The alarm stops, I start it up and we go.
As we enter the back of the club I hand the keys back to the owner of the Camry, a guy who’d been hired as “Security” for the night. Nice enough guy. I say “Your unlock ain’t workin’,” and he goes, “Oh yeah, I heard the alarm! HA HA HA I should’ve told you it was broken.” Yeah. You should’ve.

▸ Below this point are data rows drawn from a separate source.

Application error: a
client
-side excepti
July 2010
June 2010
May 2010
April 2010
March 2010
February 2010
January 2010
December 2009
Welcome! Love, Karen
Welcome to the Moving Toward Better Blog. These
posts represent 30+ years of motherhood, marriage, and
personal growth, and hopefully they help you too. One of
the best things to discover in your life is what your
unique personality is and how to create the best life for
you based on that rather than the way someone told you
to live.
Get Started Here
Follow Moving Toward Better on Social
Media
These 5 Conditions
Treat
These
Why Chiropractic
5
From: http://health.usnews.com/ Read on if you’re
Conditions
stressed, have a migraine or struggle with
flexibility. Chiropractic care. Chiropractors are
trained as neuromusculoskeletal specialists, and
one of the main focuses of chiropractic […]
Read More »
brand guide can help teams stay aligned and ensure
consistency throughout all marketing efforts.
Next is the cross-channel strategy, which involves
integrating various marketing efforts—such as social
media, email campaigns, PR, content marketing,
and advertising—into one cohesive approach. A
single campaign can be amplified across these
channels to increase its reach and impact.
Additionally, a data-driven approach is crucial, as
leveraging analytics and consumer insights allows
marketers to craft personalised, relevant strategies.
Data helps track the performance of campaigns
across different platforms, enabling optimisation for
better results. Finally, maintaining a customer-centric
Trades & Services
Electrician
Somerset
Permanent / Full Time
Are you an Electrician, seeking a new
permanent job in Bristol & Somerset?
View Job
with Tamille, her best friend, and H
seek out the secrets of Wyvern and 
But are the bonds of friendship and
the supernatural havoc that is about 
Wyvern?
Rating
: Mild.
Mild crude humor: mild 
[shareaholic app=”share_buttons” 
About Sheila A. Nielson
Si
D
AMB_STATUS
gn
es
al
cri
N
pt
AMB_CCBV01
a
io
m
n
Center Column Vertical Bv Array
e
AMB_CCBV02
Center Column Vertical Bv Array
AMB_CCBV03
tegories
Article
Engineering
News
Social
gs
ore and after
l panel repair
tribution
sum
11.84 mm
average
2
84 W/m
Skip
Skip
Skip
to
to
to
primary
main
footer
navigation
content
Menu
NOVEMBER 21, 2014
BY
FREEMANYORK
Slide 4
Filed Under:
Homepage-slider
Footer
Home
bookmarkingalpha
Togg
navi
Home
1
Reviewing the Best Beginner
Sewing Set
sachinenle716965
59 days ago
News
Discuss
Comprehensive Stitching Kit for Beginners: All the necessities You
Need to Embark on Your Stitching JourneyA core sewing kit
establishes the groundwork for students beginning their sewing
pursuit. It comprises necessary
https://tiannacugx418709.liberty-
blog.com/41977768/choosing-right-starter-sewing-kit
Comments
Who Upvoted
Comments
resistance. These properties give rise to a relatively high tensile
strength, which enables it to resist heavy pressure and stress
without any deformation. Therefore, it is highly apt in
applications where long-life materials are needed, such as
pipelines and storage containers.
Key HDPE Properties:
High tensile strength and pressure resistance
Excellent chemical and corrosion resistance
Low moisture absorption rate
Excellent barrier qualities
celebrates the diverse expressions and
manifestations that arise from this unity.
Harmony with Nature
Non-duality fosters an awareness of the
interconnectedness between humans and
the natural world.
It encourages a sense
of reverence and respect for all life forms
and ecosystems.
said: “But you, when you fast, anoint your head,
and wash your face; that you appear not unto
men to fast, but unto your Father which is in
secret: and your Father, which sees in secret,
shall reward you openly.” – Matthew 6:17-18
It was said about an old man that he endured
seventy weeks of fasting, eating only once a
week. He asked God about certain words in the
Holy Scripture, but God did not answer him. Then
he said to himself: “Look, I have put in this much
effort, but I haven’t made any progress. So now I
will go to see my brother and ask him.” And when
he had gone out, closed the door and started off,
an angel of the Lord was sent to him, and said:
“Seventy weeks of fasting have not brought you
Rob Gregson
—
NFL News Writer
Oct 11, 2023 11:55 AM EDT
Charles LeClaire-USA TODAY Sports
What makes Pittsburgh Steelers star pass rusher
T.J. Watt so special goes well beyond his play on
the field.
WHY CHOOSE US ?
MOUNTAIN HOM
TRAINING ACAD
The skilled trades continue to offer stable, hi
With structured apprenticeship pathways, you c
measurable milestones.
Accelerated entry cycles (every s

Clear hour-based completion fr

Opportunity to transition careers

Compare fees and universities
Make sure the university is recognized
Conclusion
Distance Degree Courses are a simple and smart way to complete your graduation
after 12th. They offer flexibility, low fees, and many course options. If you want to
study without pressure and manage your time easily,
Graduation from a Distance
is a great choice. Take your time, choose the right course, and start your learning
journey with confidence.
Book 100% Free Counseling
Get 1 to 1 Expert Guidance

2) Adam has referred to this particular weekend as a gauntlet, which went from I think 4 shows to a whopping 9 shows over 3 nights. He’s just so damn popular people wanna get close to him, and Laughs was exactly the spot to get close. Adam’s a worker, a do-er, and this was a weekend that put everything else I’ve done to shame. 9 shows, 90min at a go, on-stage alone. Fuggin’ amazing. Since then he’s only done bigger venues and fewer shows for more money, deservedly-so. It’s a great model to follow; if you can get to the same audience with less repetition, you’re not working harder, you’re working smarter. And less. And that’s good. No need to burn out making people laugh. Truly a hard working entertainer and philosoteur.
They say “Never meet your heroes,” because the shine’ll come off the bust. Not true. Adam’s a dude doing what he does, and great at it. I haven’t hit the Bucket List item with Adam, which is getting invited to Jimmy Kimmel’s Football Sundays and catch a Mangria buzz. But until that happens, we’ll always have a fritzed car alarm story.